* EXERCISE DESCRIPTION *
Reproduce, exactly, the lines of the material below from the line containing "As long as you" through the line containing "In my case this", with both end lines included and nothing else.

--- DATA Enclosed Below ---

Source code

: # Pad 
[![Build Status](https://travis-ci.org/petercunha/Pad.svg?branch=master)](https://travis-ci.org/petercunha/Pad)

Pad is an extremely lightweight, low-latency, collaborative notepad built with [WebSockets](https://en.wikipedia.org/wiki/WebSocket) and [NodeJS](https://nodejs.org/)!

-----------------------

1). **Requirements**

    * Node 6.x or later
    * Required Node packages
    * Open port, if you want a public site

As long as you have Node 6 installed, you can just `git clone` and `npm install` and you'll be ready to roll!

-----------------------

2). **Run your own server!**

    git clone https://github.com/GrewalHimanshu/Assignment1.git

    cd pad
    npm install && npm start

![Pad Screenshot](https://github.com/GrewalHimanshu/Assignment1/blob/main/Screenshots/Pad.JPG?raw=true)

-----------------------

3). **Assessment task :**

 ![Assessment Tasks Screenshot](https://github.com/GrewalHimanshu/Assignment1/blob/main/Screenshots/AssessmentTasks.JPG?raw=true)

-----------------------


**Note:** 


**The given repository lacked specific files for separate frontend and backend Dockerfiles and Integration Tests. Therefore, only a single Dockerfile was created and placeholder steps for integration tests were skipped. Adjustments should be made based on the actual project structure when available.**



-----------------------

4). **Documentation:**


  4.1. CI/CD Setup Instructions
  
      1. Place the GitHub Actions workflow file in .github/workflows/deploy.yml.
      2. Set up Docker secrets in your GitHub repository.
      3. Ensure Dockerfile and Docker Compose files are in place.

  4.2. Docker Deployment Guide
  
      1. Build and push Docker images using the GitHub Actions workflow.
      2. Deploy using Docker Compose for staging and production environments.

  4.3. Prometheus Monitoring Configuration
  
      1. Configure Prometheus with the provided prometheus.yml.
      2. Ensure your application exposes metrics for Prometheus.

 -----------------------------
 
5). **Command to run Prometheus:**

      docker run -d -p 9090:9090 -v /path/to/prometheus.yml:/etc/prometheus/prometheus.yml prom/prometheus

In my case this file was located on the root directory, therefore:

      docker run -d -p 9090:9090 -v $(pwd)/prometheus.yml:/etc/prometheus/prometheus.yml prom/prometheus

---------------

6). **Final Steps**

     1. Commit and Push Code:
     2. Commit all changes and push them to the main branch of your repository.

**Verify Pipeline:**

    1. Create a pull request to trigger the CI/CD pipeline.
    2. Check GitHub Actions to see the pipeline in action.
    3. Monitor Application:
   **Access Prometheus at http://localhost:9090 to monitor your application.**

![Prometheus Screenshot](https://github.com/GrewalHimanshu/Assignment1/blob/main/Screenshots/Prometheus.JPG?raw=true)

--- End of Enclosed DATA ---

* TASK RESULT *
As long as you have Node 6 installed, you can just `git clone` and `npm install` and you'll be ready to roll!

-----------------------

2). **Run your own server!**

    git clone https://github.com/GrewalHimanshu/Assignment1.git

    cd pad
    npm install && npm start

![Pad Screenshot](https://github.com/GrewalHimanshu/Assignment1/blob/main/Screenshots/Pad.JPG?raw=true)

-----------------------

3). **Assessment task :**

 ![Assessment Tasks Screenshot](https://github.com/GrewalHimanshu/Assignment1/blob/main/Screenshots/AssessmentTasks.JPG?raw=true)

-----------------------


**Note:** 


**The given repository lacked specific files for separate frontend and backend Dockerfiles and Integration Tests. Therefore, only a single Dockerfile was created and placeholder steps for integration tests were skipped. Adjustments should be made based on the actual project structure when available.**



-----------------------

4). **Documentation:**


  4.1. CI/CD Setup Instructions
  
      1. Place the GitHub Actions workflow file in .github/workflows/deploy.yml.
      2. Set up Docker secrets in your GitHub repository.
      3. Ensure Dockerfile and Docker Compose files are in place.

  4.2. Docker Deployment Guide
  
      1. Build and push Docker images using the GitHub Actions workflow.
      2. Deploy using Docker Compose for staging and production environments.

  4.3. Prometheus Monitoring Configuration
  
      1. Configure Prometheus with the provided prometheus.yml.
      2. Ensure your application exposes metrics for Prometheus.

 -----------------------------
 
5). **Command to run Prometheus:**

      docker run -d -p 9090:9090 -v /path/to/prometheus.yml:/etc/prometheus/prometheus.yml prom/prometheus

In my case this file was located on the root directory, therefore:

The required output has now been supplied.